Le seul mariage de Solal avec une femme juive est d'ordre symbolique, mais ne débouche justement sur aucune union réelle : il s'agit, dans Belle du Seigneur, des épousailles du héros avec la naine Rachel, épreuve initiatique qui réveille la conscience juive du héros et lui rappelle son attachement à la Loi.

Ce refus du lien conjugal juif chez Solal lié au désir d'une maternité passionnée se décèle également dans son rejet continuel de la paternité. En effet, dans Le Livre de ma mère, il est évident que le fils constitue peu à peu le centre rayonnant de la vie de la mère, vers lequel elle est essentiellement tournée, aux dépens du mari, respecté et craint, mais ne faisant pas l'objet de soins, d'attentions et de préoccupations constantes. Or, Solal qui mendie incessamment un amour absolument maternel, manifeste parfois un désir certain de régression infantile :

"Toutes ces gorilleries, alors que j'aurais tant aimé qu'elle vienne s'asseoir auprès de mon lit, elle dans un fauteuil, moi couché et lui tenant la main ou le bas de la jupe, et elle me chantant une berceuse"[43].

Accepter de devenir père serait donc non seulement abandonner à jamais toute possibilité de redevenir enfant, mais aussi risquer, selon les enseignements des récits autobiographiques, d'être moins aimé au profit de l'enfant : Solal ne peut plus être l'enfant de sa femme si celle-ci est la mère de son enfant.

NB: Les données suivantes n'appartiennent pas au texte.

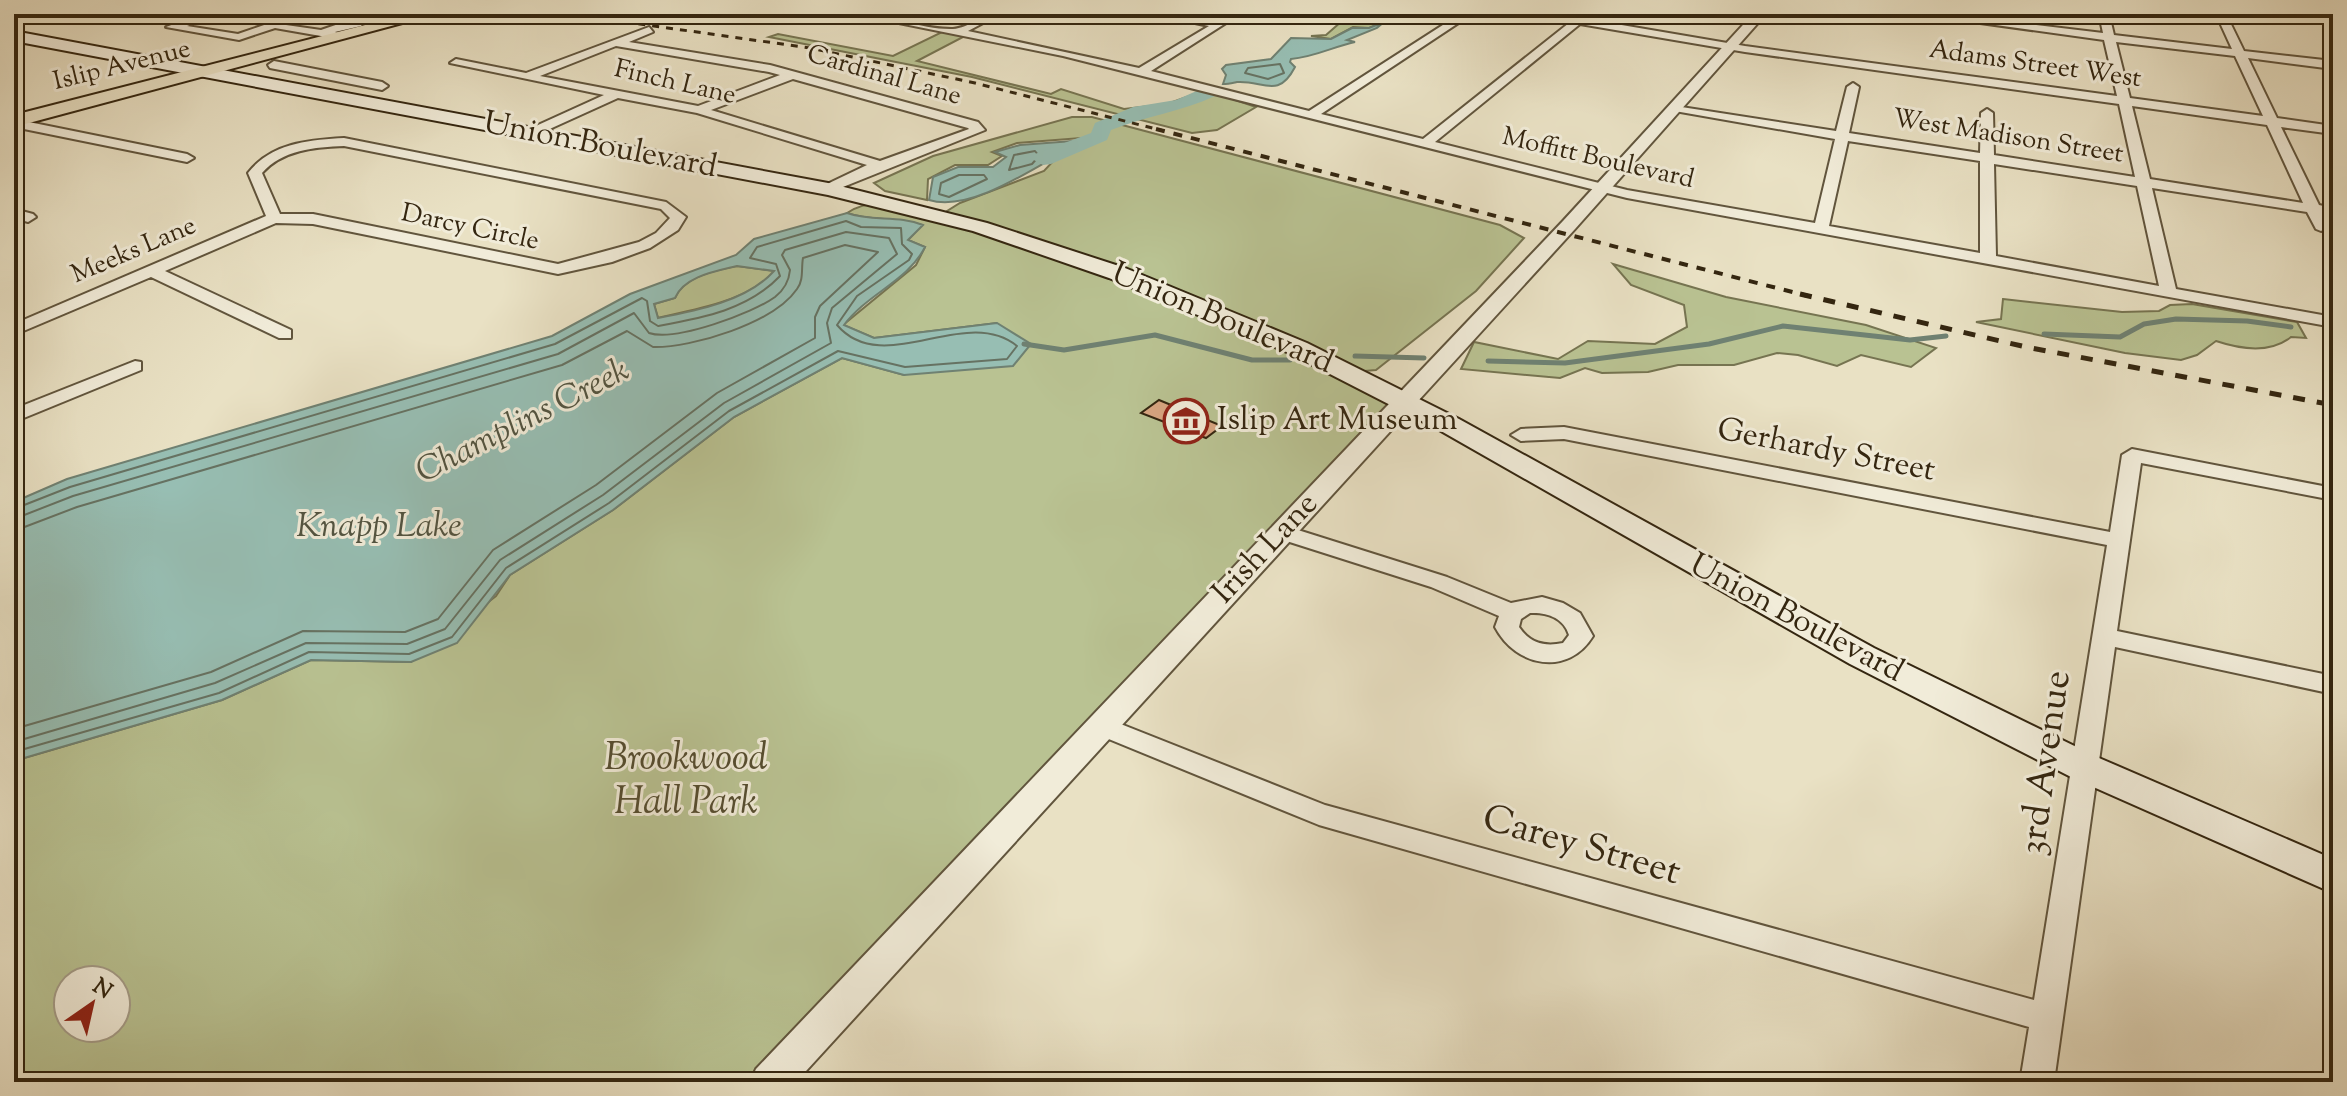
<svg xmlns="http://www.w3.org/2000/svg" width="2347" height="1096" font-family="'Sorts Mill Goudy',serif">
<rect width="100%" height="100%" fill="#e9e1c4"/>
<filter id="stains"><feTurbulence type="fractalNoise" baseFrequency=".0025" numOctaves="4"/><feColorMatrix values="0 0 0 0 .2 0 0 0 0 .09 0 0 0 0 .02 0 0 0 .5 -.17"/></filter>
<radialGradient id="worn" r=".72"><stop offset=".6" stop-color="#630" stop-opacity="0"/><stop offset="1" stop-color="#630" stop-opacity=".3"/></radialGradient>
<g fill="#b9c292" stroke="#767451" stroke-width="2" fill-rule="evenodd">
<path d="M1350 14H1389L1384 22 1369 28 1353 27 1331 39 1311 36 1326 35Z"/>
<path d="M942 32 965 36 917 61 1051 94 1061 89 1124 109 1167 104 1206 90 1256 107 1217 130 1192 133 972 77 769 37 778 34 893 56Z"/>
<path d="M1072 117H1092L1500 225 1524 238 1476 291 1376 370 1341 373 1398 407 767 1082H14V761L222 700 311 660 411 662 496 596 510 575 613 510 734 417 842 358 904 375 997 323 874 338 843 325 916 265 925 247 908 240 922 225C897 216 872 222 847 213 875 194 909 208 939 216L960 203 1044 171 1056 158 1088 141 1081 138 1017 143 992 152 1002 156 988 165H955L928 179 927 200 885 191 874 183 933 156ZM68 980H116V1028H68Z"/>
<path d="M1613 264 1726 297 1866 325 1936 348 1911 367 1861 355 1837 366 1798 355 1777 353 1734 365H1678L1648 372 1602 373 1585 368 1560 378 1461 369 1474 342 1558 359 1588 341 1655 344 1687 327 1684 305 1631 285Z"/>
<path d="M737 266 775 271C746 302 698 308 658 318L654 304 675 298C684 276 717 270 737 266Z"/>
<path d="M2003 299 2122 312 2159 311 2170 305 2192 304 2297 322 2306 338 2291 337C2270 354 2240 349 2216 341L2197 355 2181 360 2125 353 1976 322 2001 319Z"/>
</g>
<g fill="#97beb3" stroke="#6f8172" stroke-width="2" fill-rule="evenodd">
<path d="M1384 22 1377 28 1347 40 1355 42C1332 47 1315 57 1291 59L1290 62 1295 67C1278 100 1263 80 1237 82 1232 83 1228 84 1223 84L1226 75 1222 69 1226 65 1271 59 1291 38 1331 39 1352 28H1369Z"/>
<path d="M1086 140C1045 159 975 214 929 200L933 177 958 167H993L1006 157 995 152 1020 145Z"/>
<path d="M847 213C872 222 898 215 923 225L908 240 925 247C908 281 867 294 844 325L874 338 997 323 1031 344 1013 366 904 375 842 358 734 417 613 510 510 575 457 643 411 662 311 660 222 700 14 761V502L67 479 552 336 630 294 736 255 754 239ZM737 266 774 271C747 301 696 311 658 318L654 304 675 298C684 276 717 271 737 266Z"/>
</g>
<g fill="none" stroke-linecap="round" stroke-linejoin="round">
<g stroke="#667262" stroke-width="2">
<path d="M1280 64 1284 73 1268 79 1245 73 1248 68Z"/>
<path d="M1035 151 1039 156 1032 164 1009 170 1014 155Z"/>
<path d="M959 175H984L987 179 949 197 939 194 941 183Z"/>
<path d="M14 509 70 487 555 344 642 298 647 301 650 321 658 326C702 318 748 310 780 276L776 264 750 258 757 247 846 221 861 227 901 228 902 244 912 254 909 260 857 296 837 325C883 379 965 304 1017 346L1007 359 905 367 838 351 729 411 609 503 506 568 452 637 409 654 309 652 219 693 14 752"/>
<path d="M14 519 73 496 558 354 634 313 649 333C675 342 753 313 775 297 784 290 789 281 790 270L782 255 785 250 846 232 889 238 897 254 832 308 827 323 831 343 724 403 603 495 500 560 445 629 407 644 306 643 215 683 14 742"/>
<path d="M14 531 77 507 562 365 627 331 653 347C692 348 774 323 797 289 804 280 801 268 803 258L845 245 878 252 820 306 815 317V338L717 393 596 485 493 550 438 619 405 632 303 631 211 672 14 729"/>
</g>
<path stroke="#6f8172" stroke-width="3" d="M1377 25 1384 22 1386 14"/>
<g stroke="#6f8172" stroke-width="5">
<path d="M2044 334 2120 337 2144 324 2176 319 2247 321 2291 327"/>
<path d="M1024 344 1064 350 1155 335 1252 360H1290"/>
<path d="M1355 356 1424 358"/>
<path d="M1488 361 1565 363 1709 344 1783 326 1910 340 1946 336"/>
</g>
<path fill="#97beb3" fill-rule="evenodd" d="M1208 86 1218 92 1215 96C1181 112 1146 116 1111 130L1107 140 1051 164 1043 165 1032 159 1035 154 1091 133 1095 123 1133 107 1176 100Z"/>
</g>
<path fill="#d8a581" stroke="#342610" stroke-width="2" d="M1159 400 1222 426 1206 438 1141 413Z"/>
<g fill="none" stroke-linecap="round" stroke-linejoin="round">
<g stroke="#61553d" stroke-width="4">
<g id="minor">
<path d="M201 14H217L187 26 238 34 296 14H311L286 25 321 30 356 18 340 14 370 16 361 26 335 32 344 36 338 39 275 28 239 40 166 27Z"/>
<path d="M854 14C887 14 923 30 953 29 969 28 983 14 1000 14L968 31 1139 68 1209 26 1153 14 1217 20 1228 14H1240L1151 71 1309 111 1460 14H1472L1321 114 1423 139 1569 23 1533 14H1557L1745 46 2117 96 2104 40 1915 14H1946L2103 33 2099 14H2109L2114 35 2232 49 2216 14H2226L2244 51 2333 61V69L2248 58 2277 118 2333 126V134L2281 127 2319 205 2333 208V216L2323 215 2329 226 2321 231 2316 229 2307 212 2152 188 2176 289 2333 317V327L1627 198 1063 56ZM1580 24 1745 52 2119 104 2135 177 1994 155 1993 113 1987 109 1981 113 1980 153 1849 133 1859 87 1853 83 1847 87 1836 131 1675 106 1669 110 1835 139 1815 223 1627 190 1435 142ZM2116 42 2235 56 2263 116 2130 98ZM2132 106 2267 125 2303 203 2150 179ZM1848 141 1980 161V253L1829 226ZM1994 164 2137 186 2159 286 1996 256Z"/>
<path d="M649 27 653 32 629 42 770 65 978 122 985 130 828 193 823 192V186L867 165 697 113 618 98 532 137 525 133 527 130 604 95 450 63 456 59 526 73ZM616 46 769 72 780 75 698 106 540 76ZM793 79 968 128 969 129 880 161 711 110Z"/>
<path d="M274 61 382 82 388 86 382 90 270 68 268 65Z"/>
<path d="M14 119 187 154 194 158 187 162 14 127Z"/>
<path d="M344 138 666 202 686 217 678 230 650 248 612 262 558 274 313 224 276 223 165 271 291 330V338H279L151 277 14 335V324L266 216 248 173C271 143 309 140 344 138ZM344 146 661 209 670 218 656 233 639 242 558 264 313 214H280L262 173C282 150 315 147 344 146Z"/>
<path d="M14 209 33 214 36 217 28 222 14 218Z"/>
<path d="M135 361 141 362V370L14 422V409Z"/>
<path d="M1564 427 2110 532 2122 455 2132 449 2333 488V500L2141 463 2117 631 2333 676V694L2115 647 2054 1082H2020L2029 1027 1319 825 1094 733 1090 726 1094 719 1103 717 1325 805 2034 1000 2107 545 1564 439 1521 441 1511 435 1521 429Z"/>
<path d="M1282 525 1447 577 1511 603 1542 597 1563 603 1580 613 1593 636C1568 677 1516 667 1495 627L1499 616 1431 587 1274 537 1271 532ZM1530 613C1547 612 1564 618 1569 635L1563 643C1544 647 1530 643 1519 627L1521 619Z"/>
</g>
</g>
<g stroke="#61553d" stroke-width="4">
<g id="tertiary">
<path d="M14 14H23L14 19Z"/>
<path d="M1753 14H1766L1575 229 796 1082H750L756 1069 1563 221Z"/>
</g>
</g>
<g stroke="#342610" stroke-width="4">
<path id="secondary" d="M14 31 828 183 987 223 1125 268 1307 343 1459 419 1874 648 2099 758 2333 859V893L2073 778 1850 664 1441 431 1289 353 1109 278 973 231 828 195 14 41Z"/>
</g>
<g stroke="#342610" stroke-width="4">
<path id="primary" d="M408 14H436L14 127V115Z"/>
</g>
<use href="#minor" fill="#f1ecd9" fill-rule="evenodd"/>
<use href="#tertiary" fill="#f1ecd9" fill-rule="evenodd"/>
<use href="#secondary" fill="#f1ecd9" fill-rule="evenodd"/>
<use href="#primary" fill="#e9e1c4" fill-rule="evenodd"/>
<path stroke="#342610" stroke-width="3" stroke-dasharray="7 7" stroke-linecap="butt" d="M569 14 810 48 975 83 1164 131"/>
<path stroke="#342610" stroke-width="4" stroke-dasharray="9 9" stroke-linecap="butt" d="M1156 129 1808 296"/>
<path stroke="#342610" stroke-width="5" stroke-dasharray="12 12" stroke-linecap="butt" d="M1800 294 2026 347 2333 405"/>
</g>
<defs>
<g id="museum-ring" transform="scale(2.3)"><circle r="9.5" fill="#f1ecd9" stroke="#8f2418" stroke-width="1.5"/><path d="M0-6L6-3V-2H-6V-3ZM-5-1h2V3h-2ZM-1-1h2V3h-2ZM3-1h2V3H3ZM-6 4H6V6H-6Z" fill="#8f2418"/></g>
</defs>
<g fill-rule="evenodd">
<use href="#museum-ring" x="1186" y="421"/>
</g>
<g text-anchor="middle" dominant-baseline="central" stroke-width="6" stroke-linejoin="round" paint-order="stroke">
<g font-size="26" fill="#342610" stroke="#f1ecd9">
<text transform="translate(2035 65) rotate(8)">Adams Street West</text>
<text transform="translate(122 66) rotate(-14)">Islip Avenue</text>
<text transform="translate(884 76) rotate(16)">Cardinal Lane</text>
<text transform="translate(675 83) rotate(13)">Finch Lane</text>
<text transform="translate(2008 137) rotate(9)">West Madison Street</text>
<text transform="translate(1598 159) rotate(13)">Moffitt Boulevard</text>
<text transform="translate(470 228) rotate(12)">Darcy Circle</text>
<text transform="translate(134 251) rotate(-23)">Meeks Lane</text>
</g>
<g font-size="32" fill="#342610" stroke="#f1ecd9">
<text transform="translate(600 146) rotate(11)">Union Boulevard</text>
<text transform="translate(1222 319) rotate(23)">Union Boulevard</text>
<text transform="translate(1826 451) rotate(11)">Gerhardy Street</text>
<text transform="translate(1266 549) rotate(-47)">Irish Lane</text>
<text transform="translate(1796 619) rotate(28)">Union Boulevard</text>
</g>
<g font-size="32" fill="#342610" stroke="#f1ecd9" text-anchor="start">
<text x="1217" y="421">Islip Art Museum</text>
</g>
<g font-size="34" font-style="italic" fill="#525441" stroke="#f1ecd9">
<text transform="translate(523 422) rotate(-27)">Champlins Creek</text>
<text x="379" y="527">Knapp Lake</text>
</g>
<g font-size="38" font-style="italic" fill="#554d30" stroke="#f1ecd9">
<text x="686" y="760">Brookwood<tspan x="686" dy="44">Hall Park</tspan></text>
</g>
<g font-size="38" fill="#342610" stroke="#f1ecd9">
<text transform="translate(2047 763) rotate(-82)">3rd Avenue</text>
<text transform="translate(1581 847) rotate(16)">Carey Street</text>
</g>
</g>
<rect width="2347" height="1096" fill="none" stroke="#e9e1c4" stroke-width="48"/>
<rect x="16" y="16" width="2315" height="1064" fill="none" stroke="#342610" stroke-width="4"/>
<rect x="24" y="24" width="2299" height="1048" fill="none" stroke="#342610" stroke-width="2"/>
<g transform="translate(92 1004) rotate(34)"><circle r="38" fill="#f1ecd9" stroke="#a59d89" stroke-width="2"/>
<path d="M0-6L14 30L0 20L-14 30Z" fill="#8f2418"/>
<text y="-12" font-size="22" font-weight="bold" text-anchor="middle" fill="#342610">N</text>
</g>
<rect width="100%" height="100%" filter="url(#stains)"/>
<rect width="100%" height="100%" fill="url(#worn)"/>
</svg>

Ainsi, l'amour qui lie Solal à Aude se dégrade au rythme de la grossesse de son épouse, qui hésite d'ailleurs à lui annoncer tout de suite l'événement :

"— Dites, Sol, aimeriez-vous avoir un petit enfant ?

Il eut un sourire si douloureux qu'elle se décida, le cœur serré, à garder encore le secret pour elle-même"[44].

D'autre part, dans la deuxième édition de Solal, la scène d'attendrissement du héros devant son fils David est beaucoup moins développée et moins émouvante que dans l'édition de 1930. Le fils de Solal disparaît ensuite de l'œuvre sans que son père évoque jamais le moindre souvenir de lui, ou se préoccupe de son existence.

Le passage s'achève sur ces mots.